Il y a des nuits qui basculent dans l’Histoire, et d’autres qui entrent dans la légende ou dans la guerre des récits. Celle du 2 au 3 janvier appartient, à n’en pas douter, à cette seconde catégorie. Washington affirme avoir arraché Nicolás Maduro au cœur du pouvoir vénézuélien lors d’une opération éclair baptisée Absolute Resolve. Cinq heures d’action, des mois de préparation, et un message brutal adressé au monde : nul n’est hors de portée.
Ce que l’on sait ou plutôt ce que les États-Unis disent a été déroulé avec un luxe de détails samedi, lors d’une conférence de presse en Floride. À la tribune, le général Dan Caine, chef d’état-major américain, aux côtés d’un Donald Trump visiblement décidé à marquer l’événement d’un sceau spectaculaire.
La longue traque
Selon le récit officiel, Absolute Resolve n’est pas une improvisation musclée, mais l’aboutissement d’un patient travail d’orfèvre. Depuis le mois d’août, les services américains auraient disséqué le quotidien du président vénézuélien : ses déplacements, ses habitudes, ses refuges, jusqu’à son alimentation et à ses animaux domestiques. Un « pattern de vie », disent-ils, reconstitué grâce à des drones furtifs, une surveillance permanente du ciel vénézuélien et l’appui discret d’une source humaine proche du pouvoir.
Pendant ce temps, loin de Caracas, des unités d’élite, dont la redoutée Delta Force, répétaient l’assaut sur une réplique exacte de la résidence présidentielle. Une mise en scène millimétrée, comme si la réalité devait d’abord être vaincue en laboratoire.
Attendre le bon ciel
Tout était prêt dès décembre. Mais la guerre moderne, même ultra-technologique, reste soumise à un tyran ancestral : la météo. Nuages bas, vents capricieux, opérations parallèles en Syrie… L’ordre d’exécution a été différé, encore et encore. Jusqu’à ce vendredi 3 janvier au soir, où, selon le général Caine, « les conditions se sont alignées ».
À 22h46, heure de Washington, Donald Trump donne le feu vert. Plus de 150 appareils s’ébranlent depuis une vingtaine de bases dans l’hémisphère occidental. Chasseurs F-35 et F-22, bombardiers B-1, drones, hélicoptères, avions de renseignement : la panoplie complète de la puissance américaine. Les hélicoptères rasent la mer à moins de cinquante mètres pour échapper aux radars. Le Venezuela ne voit rien venir.
Caracas dans le noir
À l’approche des côtes, les défenses aériennes sont neutralisées. Caracas s’enfonce partiellement dans l’obscurité, victime d’opérations cybernétiques et électroniques. Peu avant deux heures du matin, les premières explosions retentissent. Des frappes ciblées, notamment autour de la base aérienne de La Carlota, créent un chaos calculé.
« Une diversion redoutablement efficace », analyse Guillaume Ancel, ancien officier français. Dans cette confusion, l’essentiel se joue ailleurs : l’approche silencieuse de la cible.
L’instant décisif
À 1h01, heure de Washington, les hélicoptères se posent à proximité du lieu où Nicolás Maduro et son épouse, Cilia Flores, auraient été localisés. Des échanges de tirs éclatent, un appareil est endommagé, mais l’assaut progresse. Selon Donald Trump, le président vénézuélien tente de gagner une « safe room », une forteresse d’acier… trop tard.
Le couple se rend. Sans résistance, affirme Washington. « Tous deux inculpés », précise le général Caine, ils sont placés en détention par le ministère américain de la Justice.
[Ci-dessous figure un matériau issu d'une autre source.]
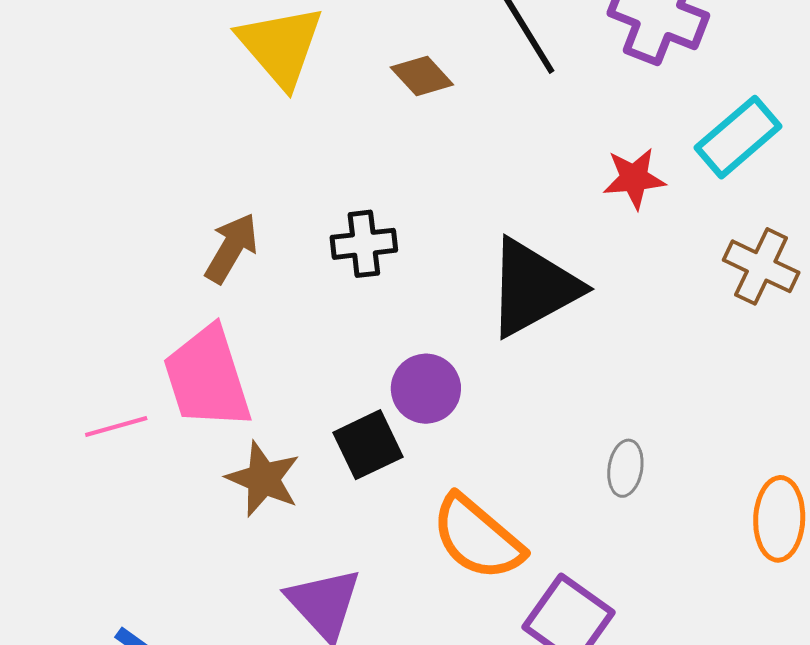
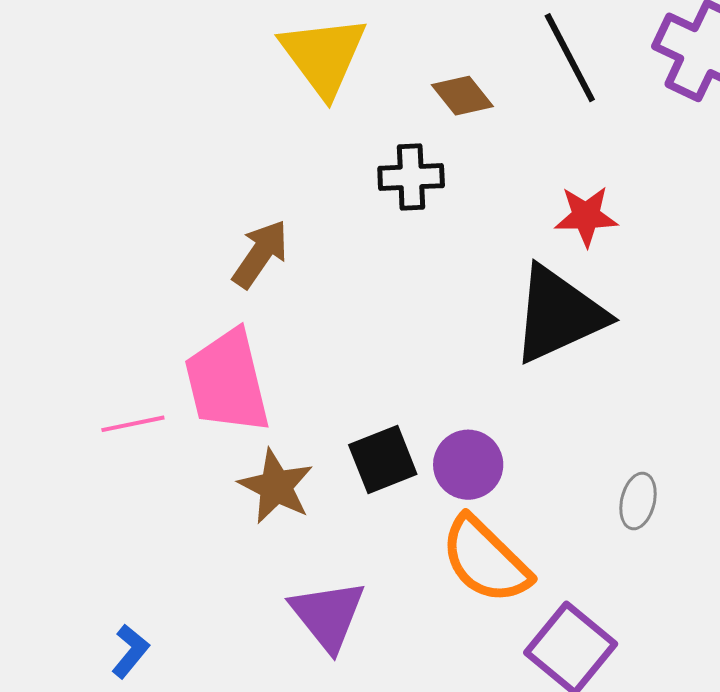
red star: (634, 178) -> (586, 216), moved
black cross: (364, 244) -> (411, 177), moved
purple circle: (426, 389) -> (468, 465), moved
Le verbe est juridique, l’acte est militaire.
Sortie sous haute tension
L’exfiltration est immédiate, nerveuse. Avions de combat et drones armés couvrent le retrait. Des engagements d’autodéfense sont signalés. À 3h29, Nicolás Maduro et son épouse sont à bord de l’USS Iwo Jima, au large des côtes vénézuéliennes.
À 4h21, Donald Trump officialise l’opération sur Truth Social. Quelques heures plus tard, une image choc circule : Nicolás Maduro, menotté, yeux bandés, casque antibruit sur la tête. Une photo pensée comme un symbole.
Un récit qui interroge
Reste une question, lourde comme une ombre : où s’arrête le fait, où commence le récit politique ? Absolute Resolve, au-delà de sa dimension militaire revendiquée, est aussi une démonstration de force narrative. Une manière de dire que le droit, la souveraineté et les frontières peuvent être suspendus par la volonté d’une superpuissance.
Qu’on y voie un coup de maître stratégique ou un précédent dangereux, une chose est sûre : cette nuit-là, réelle ou racontée, le monde a été invité à écouter le bruissement inquiétant des bottes dans l’ombre.